Les raids aériens ont provoqué des
réactions de colère au sein du gouvernement irakien et du gouvernement régional
kurde (GRK), lequel dirige de façon autonome les trois provinces du nord de
l’Irak. Le parlement irakien a émis une déclaration condamnant les
bombardements comme étant une violation « révoltante » de la
souveraineté irakienne. Bagdad a sommé l’ambassadeur turc en Irak et
demandé la fin des frappes, déclarant qu’elles étaient inacceptables et
pouvaient nuire de façon importante aux relations entre les deux pays.
Le président du GRK, Masoud Barzani, a mis
les attaques sur le compte de l’armée américaine. « Les Américains
sont responsables parce le ciel irakien est entièrement sous leur
contrôle », a-t-il dit lors d’une conférence de presse. Washington a
nié avoir autorisé les frappes aériennes, mais un représentant américain à
Ankara a reconnu que les Etats-Unis avaient été informés à l’avance des
opérations militaires. Le chef d’état-major turc, le général Yasar
Buyukanit, n’avait quant à lui aucun doute que Washington avait donné son
approbation. « Les Etats-Unis ont laissé l’espace aérien ouvert pour
nous hier soir. De cette façon, ils ont donné leur accord à
l’opération », a-t-il déclaré à la presse.
Non seulement l’administration Bush était-elle au
courant de l’attaque planifiée, mais elle a fourni en plus des
renseignements à l’armée turque. Le Washington Post a révélé mardi
que l’armée des Etats-Unis avait détourné des avions de surveillance et
des drones vers le nord de l’Irak et mis sur pied un centre à Ankara afin
de partager ses renseignements militaires avec ses homologues turcs. Un
représentant américain a déclaré que les Etats-Unis « leur fournissaient
essentiellement leurs cibles » en laissant à l’armée turque la
décision d’agir. « “Nous voulons faire quelque chose”,
ont-ils dit. “D’accord, c’est votre décision”,
avons-nous répondu », a déclaré lundi le représentant au journal.
D’importants généraux américains — dont le
général David Petraeus, commandant en chef des Etats-Unis en Irak, le général
James Cartwright, vice-président de l’état-major américain, et le général
John Craddock, commandant suprême des Forces alliées en Europe — sont
engagés depuis le mois dernier dans des pourparlers avec la Turquie au sujet
d’opérations anti-PKK. Washington fait aussi pression sur le gouvernement
irakien et le GRK pour qu’ils ferment les bureaux du PKK au nord de
l’Irak et entreprennent des mesures afin d’isoler des régions où
est basé le PKK.
Les actions américaines viennent dans la foulée d’une
rencontre, début novembre, entre le président Bush et le premier ministre turc
Erdogan, lors de laquelle Bush a promis de fournir des renseignements
américains si la Turquie limitait ses opérations contre le PKK au nord de
l’Irak.

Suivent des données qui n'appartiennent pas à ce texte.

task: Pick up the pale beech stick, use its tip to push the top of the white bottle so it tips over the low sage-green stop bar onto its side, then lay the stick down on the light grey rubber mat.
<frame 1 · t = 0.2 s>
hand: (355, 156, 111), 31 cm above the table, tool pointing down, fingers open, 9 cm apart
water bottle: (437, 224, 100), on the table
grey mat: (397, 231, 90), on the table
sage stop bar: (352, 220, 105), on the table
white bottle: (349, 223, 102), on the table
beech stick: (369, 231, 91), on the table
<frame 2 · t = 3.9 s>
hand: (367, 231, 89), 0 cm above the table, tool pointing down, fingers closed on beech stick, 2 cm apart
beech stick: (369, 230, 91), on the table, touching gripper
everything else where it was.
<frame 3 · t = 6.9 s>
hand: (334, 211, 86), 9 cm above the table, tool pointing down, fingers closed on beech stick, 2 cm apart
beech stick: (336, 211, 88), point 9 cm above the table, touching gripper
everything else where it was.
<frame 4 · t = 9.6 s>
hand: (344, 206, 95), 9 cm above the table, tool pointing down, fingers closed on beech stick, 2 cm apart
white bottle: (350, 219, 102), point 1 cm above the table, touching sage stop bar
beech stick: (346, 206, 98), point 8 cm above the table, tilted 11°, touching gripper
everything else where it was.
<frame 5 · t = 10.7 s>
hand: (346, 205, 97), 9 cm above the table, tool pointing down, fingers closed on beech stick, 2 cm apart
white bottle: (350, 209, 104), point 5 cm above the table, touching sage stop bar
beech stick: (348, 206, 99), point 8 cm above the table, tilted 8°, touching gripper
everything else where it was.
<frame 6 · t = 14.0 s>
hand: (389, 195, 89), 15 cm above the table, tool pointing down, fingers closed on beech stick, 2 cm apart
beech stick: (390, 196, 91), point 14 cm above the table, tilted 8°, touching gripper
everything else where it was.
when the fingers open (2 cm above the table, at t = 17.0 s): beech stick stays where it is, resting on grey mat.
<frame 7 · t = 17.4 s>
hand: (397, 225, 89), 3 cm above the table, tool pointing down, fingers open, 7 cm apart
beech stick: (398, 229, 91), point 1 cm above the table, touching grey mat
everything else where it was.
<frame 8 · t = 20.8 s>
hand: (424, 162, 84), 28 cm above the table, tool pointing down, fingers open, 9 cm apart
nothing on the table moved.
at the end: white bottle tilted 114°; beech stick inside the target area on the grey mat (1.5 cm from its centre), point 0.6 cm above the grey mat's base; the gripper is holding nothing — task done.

L’armée turque avait déjà à ce moment massé quelque 100.000
soldats, des chars d’assaut, des pièces d’artillerie et des avions
de guerre le long de la frontière irakienne. Au moment où prenait place depuis
plusieurs semaines une campagne anti-kurde menée par des nationalistes de
droite, le parlement turc a officiellement donné son accord en octobre à des
incursions de l’autre côté de la frontière.
Les raids aériens de dimanche dernier constituaient la
première attaque turque d’importance contre des cibles irakiennes. La
secrétaire d’Etat américaine Condoleezza Rice, qui a fait mardi une
visite surprise en Irak, n’a fait référence qu’indirectement à
l’opération turque, déclarant : « Personne ne doit rien faire
qui puisse déstabiliser le nord [du pays]. »

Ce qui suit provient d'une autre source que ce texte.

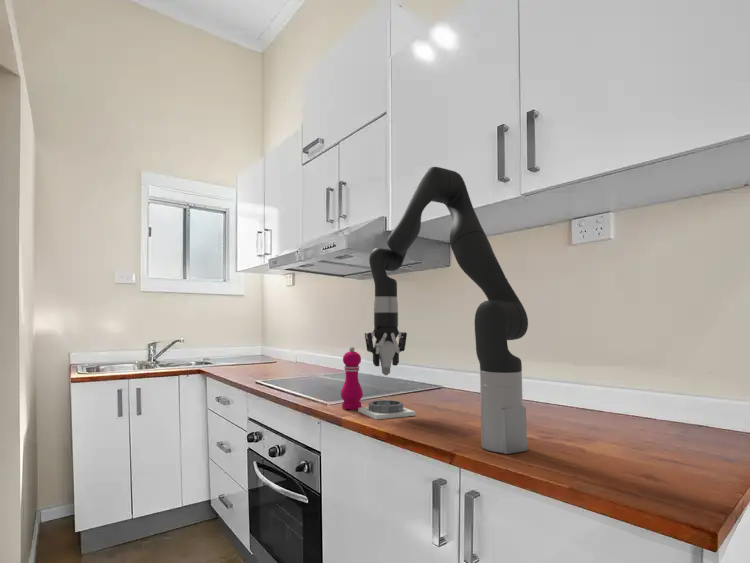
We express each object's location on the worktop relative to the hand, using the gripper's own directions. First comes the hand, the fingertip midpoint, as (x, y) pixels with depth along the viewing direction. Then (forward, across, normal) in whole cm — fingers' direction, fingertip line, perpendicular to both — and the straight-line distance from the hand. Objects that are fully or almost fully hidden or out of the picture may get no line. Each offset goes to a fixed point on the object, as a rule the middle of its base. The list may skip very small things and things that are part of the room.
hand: (386, 365), depth 144 cm
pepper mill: (+15, -6, +13) cm, 21 cm away
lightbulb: (+3, 0, 0) cm, 3 cm away
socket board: (+15, 0, 0) cm, 15 cm away
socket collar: (+14, 0, 0) cm, 14 cm away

Le soutien de Washington pour les opérations militaires
turques est cependant profondément déstabilisateur. Le président du GRK,
Barzani, a réagi à la dernière incursion turque en annulant, en guise de
protestation, une rencontre prévue avec Rice à Bagdad. « Les troupes
turques ont commis un crime atroce contre des civils innocents et ont violé la
souveraineté irakienne », a-t-il déclaré. Les deux partis nationalistes
kurdes — le Parti démocratique du Kurdistan (KDP) de Barzani et
l’Union patriotique du Kurdistan — sont extrêmement sensibles à
tout changement de la part de Washington. Ayant pleinement appuyé
l’invasion américaine illégale de l’Irak, le KDP et le PUK
prévoyaient être soutenus par les Etats-Unis dans l’établissement de leur
petit empire politique et commercial dans l’enclave kurde du nord.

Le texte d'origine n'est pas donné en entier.